More than 20 years ago, this agency {1}  was extensively involved in litigation concerning membership in the ULC and claims of wholly exempt status (RPTL, §§ 420-a, 436 and 462) based upon such status. {2}  At that time at least, one could become “ordained” in the ULC upon mailed payment of $1.00 to an office located in California. The litigation consisted of some six proceedings consolidated into three that reached the Court of Appeals (Town of Hardenburgh v. State of New York, 52 N.Y.2d 536, 421 N.E.2d 795, 439 N.Y.S.2d 303 (1981); Dudley v. Kerwick, 52 N.Y.2d 542, 421 N.E.2d 797, 439 N.Y.S.2d 305 (1981); State Board of Equalization and Assessment v. Kerwick, 52 N.Y.2d 557, 421 N.E.2d 803, 439 N.Y.S.2d 311 (1981)). In time, these proceedings were all resolved, but, for purposes of this opinion, we merely note that none of these decisions was decided on the merits of ULC membership as a ministry which qualified property owned by member-ministers as entitled to an exemption from real property taxation under New York law.

This failure to address the status of the ULC as a “religion” is indicative of the judiciary’s reluctance to address the ramifications of the ULC as it relates to the freedom of religion clause of the First Amendment to the United States Constitution. This reluctance is also evidenced by a subsequent decision by the Court of Appeals which wrote in regard to the disciples of the Reverend Sun Myung Moon:

In determining whether a particular ecclesiastical body has been organized and is conducted exclusively for religious purposes, the courts may not inquire into or classify the content of the doctrine, dogmas, and teachings held by that body to be integral to its religion but must accept that body’s characterization of its own beliefs and activities and those of its adherents, so long as that characterization is made in good faith and is not sham (Holy Spirit Association for the Unification of World Christianity v. Tax Commission of the City of New York, 55 N.Y.2d 512, 518, 435 N.E.2d 662, 450 N.Y.S.2d 292, 293 (1982)).

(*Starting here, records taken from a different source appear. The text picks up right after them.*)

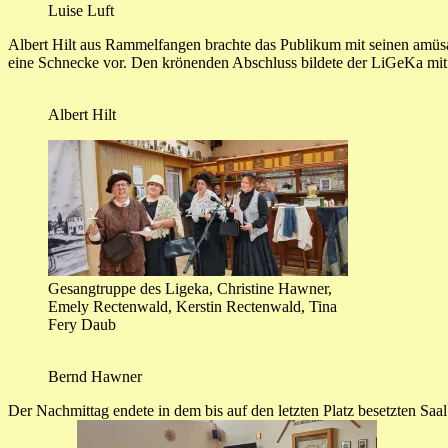
Luise Luft
Albert Hilt aus Rammelfangen brachte das Publikum mit seinen amüs
eine Schnecke vor. Den krönenden Abschluss bildete der LiGeKa mit 
Albert Hilt
Gesangtruppe des Ligeka, Christine Hawner,
Emely Rectenwald, Kerstin Rectenwald, Tina
Fery Daub
Bernd Hawner
Der Nachmittag endete in dem bis auf den letzten Platz besetzten Saa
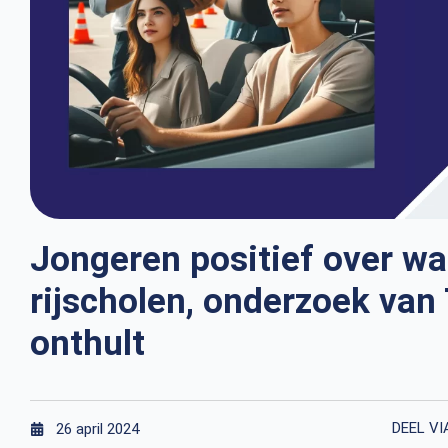
Jongeren positief over wac
rijscholen, onderzoek van
onthult
DEEL VI
26 april 2024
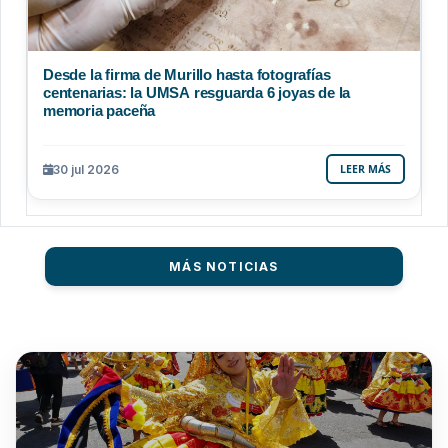
Desde la firma de Murillo hasta fotografías
centenarias: la UMSA resguarda 6 joyas de la
memoria paceña
30 jul 2026
LEER MÁS
MÁS NOTICIAS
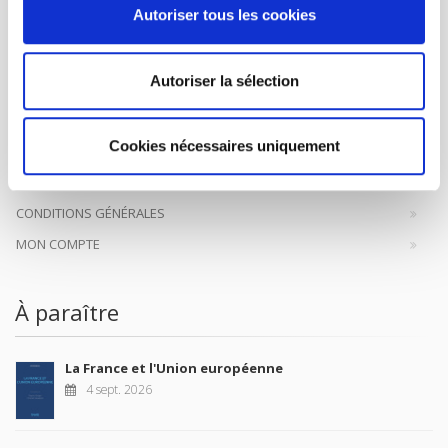
Maison d'édition dédiée aux sciences humaines et sociales, les
Autoriser tous les cookies
Presses de Sciences Po participent depuis leur création en 1976
à la transmission des savoirs et des idées
continuer
Autoriser la sélection
CONTACTS
Cookies nécessaires uniquement
FOREIGN RIGHTS
POUR LES LIBRAIRES
CONDITIONS GÉNÉRALES
MON COMPTE
À paraître
La France et l'Union européenne
4 sept. 2026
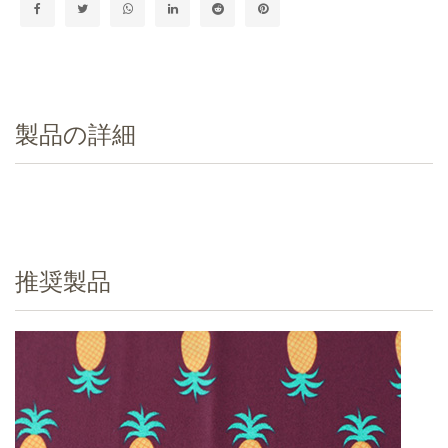
製品の詳細
推奨製品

The Court in the latter case did not discuss what would constitute either a good faith or a sham religion. It appears from this decision that a court and, indeed, an assessor, would be bound by an organization’s characterization of its primary purpose as religious, unless there is clear evidence to the contrary. Whether the inexpensive purchase of ministerial credentials by mail or obtaining them for little or even no cost from the Internet would be sufficient evidence of a sham so as to justify the denial of tax exempt status must await judicial resolution.

The courts have addressed the ULC in another context, however: domestic relations. In Ranieri v. Ranieri, 146 A.D.2d 34, 539 N.Y.S.2d 382 (2d Dept., 1989), app. dsmd., 74 N.Y.2d 792, 543 N.E.2d 794, 545 N.Y.S.2d 106 (1989), the court declared a marriage performed by a ULC “minister” to be void. Specifically, the court held that section 11 of the Domestic Relations Law, which permits a marriage to be solemnized by a clergyman or minister of any religion, was not satisfied by a ULC minister (accord: Ravenal v. Ravenal, 72 Misc.2d 100, 338 N.Y.S.2d 324 (Sup.Ct., N.Y. Co., 1972)). We also note the decision in Mason v. General Brown Cent. School Dist., 851 F.2d 47 (2d Cir., 1988), which, consistent with the scope of inquiry prescribed in Holy Spirit (supra), questions the “good faith” and “sham” characteristics of the ULC.

Assessors who receive applications for exemption based on religious grounds should follow the guidelines set in Holy Spirit (supra): weighing the “good faith” or “sham” characteristics of the application. Should the assessor determine that ordination in the ULC (or, for that matter, another religious sect) is insufficient to justify the granting of a clergy exemption, he or she should deny the application. The applicant may then seek administrative and judicial review of such denial.

December 15, 2004

{1}  Then known as the State Board of Equalization and Assessment.

{2}  We are aware of no litigation concerning the ULC and section 460 of the RPTL.